While Cherry Creek is just ramping up its workplace wellness program, Douglas County started strong two years ago but is already reassessing its efforts. At one point, two-thirds of all district employees were participating in some form of district-sponsored fitness program, fueled by prizes for the faithful and promises of financial incentives if they kept it up.

But budget cuts forced the district to curtail most of the incentive programs and to drop its contract with Andrew Sykes, chairman of the Chicago-based Health at Work, a company that specializes in workplace wellness programs.

“From our point of view, it looks like abandonment,” complained Sykes. “Douglas County was far ahead of the other school districts, but not now. And we’re only interested in working with clients who are seriously interested in working on wellness.”

“It’s still a high priority,” insists Sean McGraw, executive director of the Douglas County Educational Foundation, a non-profit association developed 20 years ago to develop private resources to enrich education in the county.

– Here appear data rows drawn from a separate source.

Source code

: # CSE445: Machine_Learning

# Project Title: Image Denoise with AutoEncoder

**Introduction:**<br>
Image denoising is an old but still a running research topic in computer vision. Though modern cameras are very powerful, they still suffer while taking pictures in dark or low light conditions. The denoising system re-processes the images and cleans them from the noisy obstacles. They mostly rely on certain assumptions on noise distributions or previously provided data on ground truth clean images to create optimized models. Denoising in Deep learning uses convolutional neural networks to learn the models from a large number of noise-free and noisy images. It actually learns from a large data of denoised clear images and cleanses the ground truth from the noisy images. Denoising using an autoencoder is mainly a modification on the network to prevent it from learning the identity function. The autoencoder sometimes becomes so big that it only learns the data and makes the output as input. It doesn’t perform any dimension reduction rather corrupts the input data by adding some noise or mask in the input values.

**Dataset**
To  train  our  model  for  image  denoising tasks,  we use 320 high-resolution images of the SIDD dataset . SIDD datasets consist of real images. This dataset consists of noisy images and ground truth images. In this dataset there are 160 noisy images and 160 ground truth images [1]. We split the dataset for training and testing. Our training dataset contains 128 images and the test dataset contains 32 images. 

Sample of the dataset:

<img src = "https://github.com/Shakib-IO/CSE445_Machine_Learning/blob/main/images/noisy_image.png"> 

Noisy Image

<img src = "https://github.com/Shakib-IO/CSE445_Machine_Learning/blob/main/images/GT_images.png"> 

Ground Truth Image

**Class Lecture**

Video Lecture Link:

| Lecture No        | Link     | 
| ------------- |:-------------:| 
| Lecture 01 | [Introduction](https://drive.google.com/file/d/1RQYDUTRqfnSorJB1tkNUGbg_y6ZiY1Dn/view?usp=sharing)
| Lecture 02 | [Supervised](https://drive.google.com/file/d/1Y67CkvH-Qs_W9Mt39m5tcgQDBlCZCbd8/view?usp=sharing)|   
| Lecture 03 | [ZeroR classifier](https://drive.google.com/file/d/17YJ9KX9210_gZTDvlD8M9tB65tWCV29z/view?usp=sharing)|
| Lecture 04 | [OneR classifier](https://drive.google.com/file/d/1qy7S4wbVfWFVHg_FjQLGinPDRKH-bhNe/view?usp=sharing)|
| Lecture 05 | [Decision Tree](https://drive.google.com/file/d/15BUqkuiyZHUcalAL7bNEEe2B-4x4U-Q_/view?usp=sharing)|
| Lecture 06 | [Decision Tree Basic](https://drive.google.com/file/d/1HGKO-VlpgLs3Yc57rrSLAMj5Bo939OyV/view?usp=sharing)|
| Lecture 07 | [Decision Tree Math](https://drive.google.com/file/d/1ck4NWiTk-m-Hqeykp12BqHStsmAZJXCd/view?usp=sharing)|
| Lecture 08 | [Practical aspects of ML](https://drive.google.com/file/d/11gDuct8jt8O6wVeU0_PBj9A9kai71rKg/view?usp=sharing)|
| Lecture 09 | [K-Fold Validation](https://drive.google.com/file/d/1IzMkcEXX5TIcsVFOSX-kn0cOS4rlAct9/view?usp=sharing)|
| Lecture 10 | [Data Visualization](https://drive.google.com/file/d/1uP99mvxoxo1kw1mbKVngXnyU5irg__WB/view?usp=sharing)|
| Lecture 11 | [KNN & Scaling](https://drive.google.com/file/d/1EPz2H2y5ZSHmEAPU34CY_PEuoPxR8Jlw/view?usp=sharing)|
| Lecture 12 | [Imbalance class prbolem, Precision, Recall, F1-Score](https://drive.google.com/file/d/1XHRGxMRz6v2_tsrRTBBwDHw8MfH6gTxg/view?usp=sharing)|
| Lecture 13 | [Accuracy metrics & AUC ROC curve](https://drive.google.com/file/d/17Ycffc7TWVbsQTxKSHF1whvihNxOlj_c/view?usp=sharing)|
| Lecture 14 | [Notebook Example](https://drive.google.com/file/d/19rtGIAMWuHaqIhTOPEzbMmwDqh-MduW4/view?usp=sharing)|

The DCEF has now taken over the district’s workplace wellness program.

“We believe that modeling wellness for kids is huge. But budgets being what they are, we had to make decisions based on what was best for students in the classroom. We had to abandon the pedometer program because we ran into an incentive issue,” McGraw said. “But I believe health and fitness can’t be driven by a financial reward. Our pedometer program will have to change, but it’s just one of the many options people will have. But the options will have to be free or at low-cost to the district.”

The DCEF has hired Carla Sassano, a teacher on special assignment, to oversee workplace wellness. Sassano says she is preparing to roll out a whole series of classes – things like Zumba, strength and conditioning, boot camp, yoga, Pilates, and a combination of Pilates and yoga called Pi-Yo – geared to teachers, staff and parents. They will be scheduled for every day of the week at various schools around the county. Cost will be $5 per person per class.

Sassano also plans a healthy recipe exchange, a districtwide 5K and other motivational events.

“It’s a proven trickle-down effect,” said Sassano. “But if you don’t have buy-in from your administrators and teachers, there’s not going to be passion in teaching about the necessity of physical activity and nutrition. This is the whole lead-by-example thing. If the kids leave school but see their teachers staying for an exercise class, that’s their role model. And there’s no doubt in my mind that the healthier the staff is, the healthier our kids will be.”